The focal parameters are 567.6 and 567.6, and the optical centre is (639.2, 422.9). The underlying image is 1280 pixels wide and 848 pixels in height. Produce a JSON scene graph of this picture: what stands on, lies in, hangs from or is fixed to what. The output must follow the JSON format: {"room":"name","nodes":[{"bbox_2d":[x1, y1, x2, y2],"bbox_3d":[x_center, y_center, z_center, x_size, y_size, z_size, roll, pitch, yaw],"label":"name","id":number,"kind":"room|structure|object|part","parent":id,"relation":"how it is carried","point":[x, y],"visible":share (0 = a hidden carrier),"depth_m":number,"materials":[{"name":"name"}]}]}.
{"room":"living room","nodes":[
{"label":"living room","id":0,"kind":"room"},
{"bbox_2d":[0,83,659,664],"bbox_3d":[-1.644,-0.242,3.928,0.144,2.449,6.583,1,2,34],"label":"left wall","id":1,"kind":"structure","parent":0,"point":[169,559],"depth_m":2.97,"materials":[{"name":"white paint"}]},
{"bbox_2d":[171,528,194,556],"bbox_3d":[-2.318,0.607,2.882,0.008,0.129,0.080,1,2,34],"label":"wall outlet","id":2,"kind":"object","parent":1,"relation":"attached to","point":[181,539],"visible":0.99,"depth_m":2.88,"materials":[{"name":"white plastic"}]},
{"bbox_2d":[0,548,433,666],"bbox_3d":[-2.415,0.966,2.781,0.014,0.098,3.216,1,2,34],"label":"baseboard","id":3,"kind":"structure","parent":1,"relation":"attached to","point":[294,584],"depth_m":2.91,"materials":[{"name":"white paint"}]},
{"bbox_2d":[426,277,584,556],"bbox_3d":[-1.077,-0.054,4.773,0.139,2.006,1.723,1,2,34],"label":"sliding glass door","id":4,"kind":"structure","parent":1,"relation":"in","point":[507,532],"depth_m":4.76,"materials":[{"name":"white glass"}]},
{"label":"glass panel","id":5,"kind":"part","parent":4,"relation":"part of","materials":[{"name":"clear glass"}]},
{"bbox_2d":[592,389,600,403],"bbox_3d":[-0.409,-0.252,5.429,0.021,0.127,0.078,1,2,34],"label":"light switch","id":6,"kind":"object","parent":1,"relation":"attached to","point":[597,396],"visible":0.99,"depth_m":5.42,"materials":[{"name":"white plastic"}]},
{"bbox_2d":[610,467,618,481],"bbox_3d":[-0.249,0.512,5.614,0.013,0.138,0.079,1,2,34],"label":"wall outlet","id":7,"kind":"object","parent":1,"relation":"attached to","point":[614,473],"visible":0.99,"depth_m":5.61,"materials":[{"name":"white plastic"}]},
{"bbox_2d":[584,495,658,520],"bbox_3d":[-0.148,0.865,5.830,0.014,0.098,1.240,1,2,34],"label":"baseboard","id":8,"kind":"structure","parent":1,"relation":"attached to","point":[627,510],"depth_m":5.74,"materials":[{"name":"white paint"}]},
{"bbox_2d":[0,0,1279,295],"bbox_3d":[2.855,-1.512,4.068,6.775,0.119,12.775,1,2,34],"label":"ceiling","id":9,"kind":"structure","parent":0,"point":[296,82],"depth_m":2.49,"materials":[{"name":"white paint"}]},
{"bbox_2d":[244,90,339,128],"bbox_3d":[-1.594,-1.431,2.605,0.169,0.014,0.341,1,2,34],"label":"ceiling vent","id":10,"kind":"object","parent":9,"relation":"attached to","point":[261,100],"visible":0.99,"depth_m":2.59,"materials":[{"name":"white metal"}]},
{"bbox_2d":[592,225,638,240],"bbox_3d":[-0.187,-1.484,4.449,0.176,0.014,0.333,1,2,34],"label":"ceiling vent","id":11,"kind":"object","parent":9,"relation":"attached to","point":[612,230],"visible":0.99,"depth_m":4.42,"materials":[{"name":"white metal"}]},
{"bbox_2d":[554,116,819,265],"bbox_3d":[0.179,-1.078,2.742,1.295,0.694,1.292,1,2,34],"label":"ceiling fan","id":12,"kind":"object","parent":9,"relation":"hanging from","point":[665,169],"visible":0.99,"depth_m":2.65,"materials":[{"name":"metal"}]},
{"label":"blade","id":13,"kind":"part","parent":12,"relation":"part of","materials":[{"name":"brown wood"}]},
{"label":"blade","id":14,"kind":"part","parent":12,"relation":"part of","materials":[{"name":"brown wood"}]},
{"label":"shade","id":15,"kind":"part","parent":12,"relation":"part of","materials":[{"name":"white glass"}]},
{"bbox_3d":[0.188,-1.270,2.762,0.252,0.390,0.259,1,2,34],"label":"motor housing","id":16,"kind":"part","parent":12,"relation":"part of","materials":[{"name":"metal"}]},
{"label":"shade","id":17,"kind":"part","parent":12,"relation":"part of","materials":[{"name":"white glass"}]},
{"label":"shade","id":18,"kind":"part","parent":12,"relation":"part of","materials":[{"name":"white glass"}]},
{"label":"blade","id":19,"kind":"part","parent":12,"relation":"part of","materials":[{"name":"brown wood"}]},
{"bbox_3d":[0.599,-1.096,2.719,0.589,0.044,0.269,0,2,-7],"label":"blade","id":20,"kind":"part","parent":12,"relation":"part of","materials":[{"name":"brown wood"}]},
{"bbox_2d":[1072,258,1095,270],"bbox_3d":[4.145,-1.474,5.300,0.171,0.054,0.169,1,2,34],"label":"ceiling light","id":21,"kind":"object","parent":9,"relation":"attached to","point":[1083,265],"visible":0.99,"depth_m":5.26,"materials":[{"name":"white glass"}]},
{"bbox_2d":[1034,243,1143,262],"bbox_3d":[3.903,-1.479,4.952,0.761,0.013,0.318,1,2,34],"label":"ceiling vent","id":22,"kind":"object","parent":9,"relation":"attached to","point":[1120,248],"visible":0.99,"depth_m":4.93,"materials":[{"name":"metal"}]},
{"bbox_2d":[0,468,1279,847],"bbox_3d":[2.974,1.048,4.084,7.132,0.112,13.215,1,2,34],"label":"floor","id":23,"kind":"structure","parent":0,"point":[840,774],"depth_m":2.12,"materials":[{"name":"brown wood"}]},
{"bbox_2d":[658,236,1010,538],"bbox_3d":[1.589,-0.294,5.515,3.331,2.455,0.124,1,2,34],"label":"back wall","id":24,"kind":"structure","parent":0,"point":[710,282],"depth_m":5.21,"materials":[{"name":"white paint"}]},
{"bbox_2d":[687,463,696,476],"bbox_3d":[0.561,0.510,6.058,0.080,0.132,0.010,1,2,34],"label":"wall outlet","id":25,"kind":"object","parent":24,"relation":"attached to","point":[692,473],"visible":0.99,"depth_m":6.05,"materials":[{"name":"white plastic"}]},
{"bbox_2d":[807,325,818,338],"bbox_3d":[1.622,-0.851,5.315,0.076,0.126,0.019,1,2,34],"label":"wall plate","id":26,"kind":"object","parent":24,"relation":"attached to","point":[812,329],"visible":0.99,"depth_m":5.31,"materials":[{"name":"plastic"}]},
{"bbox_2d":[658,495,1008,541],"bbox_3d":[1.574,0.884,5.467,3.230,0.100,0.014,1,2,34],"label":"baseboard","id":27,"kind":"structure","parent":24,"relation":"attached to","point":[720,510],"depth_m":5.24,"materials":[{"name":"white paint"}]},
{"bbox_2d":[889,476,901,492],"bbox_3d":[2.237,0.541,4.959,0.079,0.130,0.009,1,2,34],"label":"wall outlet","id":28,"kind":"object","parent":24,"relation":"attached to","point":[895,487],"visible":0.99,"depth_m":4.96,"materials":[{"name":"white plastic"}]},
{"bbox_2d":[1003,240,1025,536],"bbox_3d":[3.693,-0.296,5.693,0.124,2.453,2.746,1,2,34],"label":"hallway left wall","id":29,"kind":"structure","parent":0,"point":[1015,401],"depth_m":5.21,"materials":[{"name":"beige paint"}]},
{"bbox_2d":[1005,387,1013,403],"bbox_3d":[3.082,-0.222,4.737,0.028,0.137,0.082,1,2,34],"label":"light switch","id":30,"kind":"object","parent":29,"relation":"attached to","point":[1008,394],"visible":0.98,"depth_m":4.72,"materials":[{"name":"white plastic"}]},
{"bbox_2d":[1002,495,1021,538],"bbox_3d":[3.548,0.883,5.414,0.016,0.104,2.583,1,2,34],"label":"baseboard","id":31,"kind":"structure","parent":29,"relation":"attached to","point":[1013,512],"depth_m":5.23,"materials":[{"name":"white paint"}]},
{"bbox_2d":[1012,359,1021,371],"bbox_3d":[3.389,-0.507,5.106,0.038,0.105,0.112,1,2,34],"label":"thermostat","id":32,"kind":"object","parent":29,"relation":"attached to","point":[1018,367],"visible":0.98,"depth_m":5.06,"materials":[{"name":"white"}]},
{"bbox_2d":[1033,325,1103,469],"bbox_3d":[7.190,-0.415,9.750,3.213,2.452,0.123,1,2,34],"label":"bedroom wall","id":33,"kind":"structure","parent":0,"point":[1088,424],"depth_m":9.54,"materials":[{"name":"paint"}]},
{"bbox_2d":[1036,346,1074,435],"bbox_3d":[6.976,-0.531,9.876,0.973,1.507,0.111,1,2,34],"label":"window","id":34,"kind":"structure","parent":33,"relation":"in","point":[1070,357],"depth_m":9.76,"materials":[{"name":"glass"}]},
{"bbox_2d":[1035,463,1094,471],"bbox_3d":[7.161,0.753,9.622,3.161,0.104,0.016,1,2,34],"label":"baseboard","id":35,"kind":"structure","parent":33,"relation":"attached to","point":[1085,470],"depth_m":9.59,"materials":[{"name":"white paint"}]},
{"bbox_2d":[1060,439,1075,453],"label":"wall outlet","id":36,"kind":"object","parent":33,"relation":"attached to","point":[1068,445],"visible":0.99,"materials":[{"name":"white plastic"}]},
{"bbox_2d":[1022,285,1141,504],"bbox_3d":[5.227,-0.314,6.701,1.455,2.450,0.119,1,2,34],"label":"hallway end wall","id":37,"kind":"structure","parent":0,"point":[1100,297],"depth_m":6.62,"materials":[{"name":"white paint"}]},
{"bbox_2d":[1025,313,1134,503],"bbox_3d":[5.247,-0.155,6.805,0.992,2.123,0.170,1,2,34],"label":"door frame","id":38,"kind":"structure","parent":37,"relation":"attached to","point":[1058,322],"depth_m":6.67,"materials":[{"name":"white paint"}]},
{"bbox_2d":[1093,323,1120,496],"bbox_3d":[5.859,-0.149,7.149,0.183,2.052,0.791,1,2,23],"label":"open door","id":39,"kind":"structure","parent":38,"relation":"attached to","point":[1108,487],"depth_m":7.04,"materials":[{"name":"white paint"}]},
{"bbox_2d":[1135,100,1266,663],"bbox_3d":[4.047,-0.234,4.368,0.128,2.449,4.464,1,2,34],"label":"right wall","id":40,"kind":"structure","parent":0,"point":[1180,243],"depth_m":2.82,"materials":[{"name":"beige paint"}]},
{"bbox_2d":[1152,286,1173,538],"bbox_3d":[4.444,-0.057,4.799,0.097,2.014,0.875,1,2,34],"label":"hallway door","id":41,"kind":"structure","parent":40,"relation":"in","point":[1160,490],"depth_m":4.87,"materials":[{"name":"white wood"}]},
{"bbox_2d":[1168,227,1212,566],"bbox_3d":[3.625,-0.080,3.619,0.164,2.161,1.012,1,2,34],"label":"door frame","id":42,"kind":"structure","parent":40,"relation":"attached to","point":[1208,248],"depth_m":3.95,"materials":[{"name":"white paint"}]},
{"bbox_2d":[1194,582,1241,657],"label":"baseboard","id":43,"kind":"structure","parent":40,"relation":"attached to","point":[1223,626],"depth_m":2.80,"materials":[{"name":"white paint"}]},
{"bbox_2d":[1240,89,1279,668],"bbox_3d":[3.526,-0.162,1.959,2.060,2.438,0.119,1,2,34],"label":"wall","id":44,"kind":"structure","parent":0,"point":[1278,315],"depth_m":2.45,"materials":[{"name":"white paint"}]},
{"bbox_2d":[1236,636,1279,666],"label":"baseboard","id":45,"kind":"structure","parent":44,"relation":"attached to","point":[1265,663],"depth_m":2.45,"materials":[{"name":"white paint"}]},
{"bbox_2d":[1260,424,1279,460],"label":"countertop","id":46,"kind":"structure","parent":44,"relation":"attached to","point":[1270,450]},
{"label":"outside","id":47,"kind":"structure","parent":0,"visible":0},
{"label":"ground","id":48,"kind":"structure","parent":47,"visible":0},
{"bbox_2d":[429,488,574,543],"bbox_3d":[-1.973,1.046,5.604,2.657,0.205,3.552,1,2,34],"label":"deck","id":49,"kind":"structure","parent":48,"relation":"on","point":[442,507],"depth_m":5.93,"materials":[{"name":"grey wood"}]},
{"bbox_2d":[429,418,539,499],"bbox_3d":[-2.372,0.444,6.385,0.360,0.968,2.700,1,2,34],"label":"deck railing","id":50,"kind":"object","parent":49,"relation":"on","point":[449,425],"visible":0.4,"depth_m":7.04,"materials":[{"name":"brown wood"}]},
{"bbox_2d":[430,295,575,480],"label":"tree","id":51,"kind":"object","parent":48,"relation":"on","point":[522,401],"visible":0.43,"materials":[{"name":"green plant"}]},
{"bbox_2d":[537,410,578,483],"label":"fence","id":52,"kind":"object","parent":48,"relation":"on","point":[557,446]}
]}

**What to do:** Show each line in the data where the string "frame" appears.

**Worked solution:**
{"bbox_2d":[1025,313,1134,503],"bbox_3d":[5.247,-0.155,6.805,0.992,2.123,0.170,1,2,34],"label":"door frame","id":38,"kind":"structure","parent":37,"relation":"attached to","point":[1058,322],"depth_m":6.67,"materials":[{"name":"white paint"}]},
{"bbox_2d":[1168,227,1212,566],"bbox_3d":[3.625,-0.080,3.619,0.164,2.161,1.012,1,2,34],"label":"door frame","id":42,"kind":"structure","parent":40,"relation":"attached to","point":[1208,248],"depth_m":3.95,"materials":[{"name":"white paint"}]},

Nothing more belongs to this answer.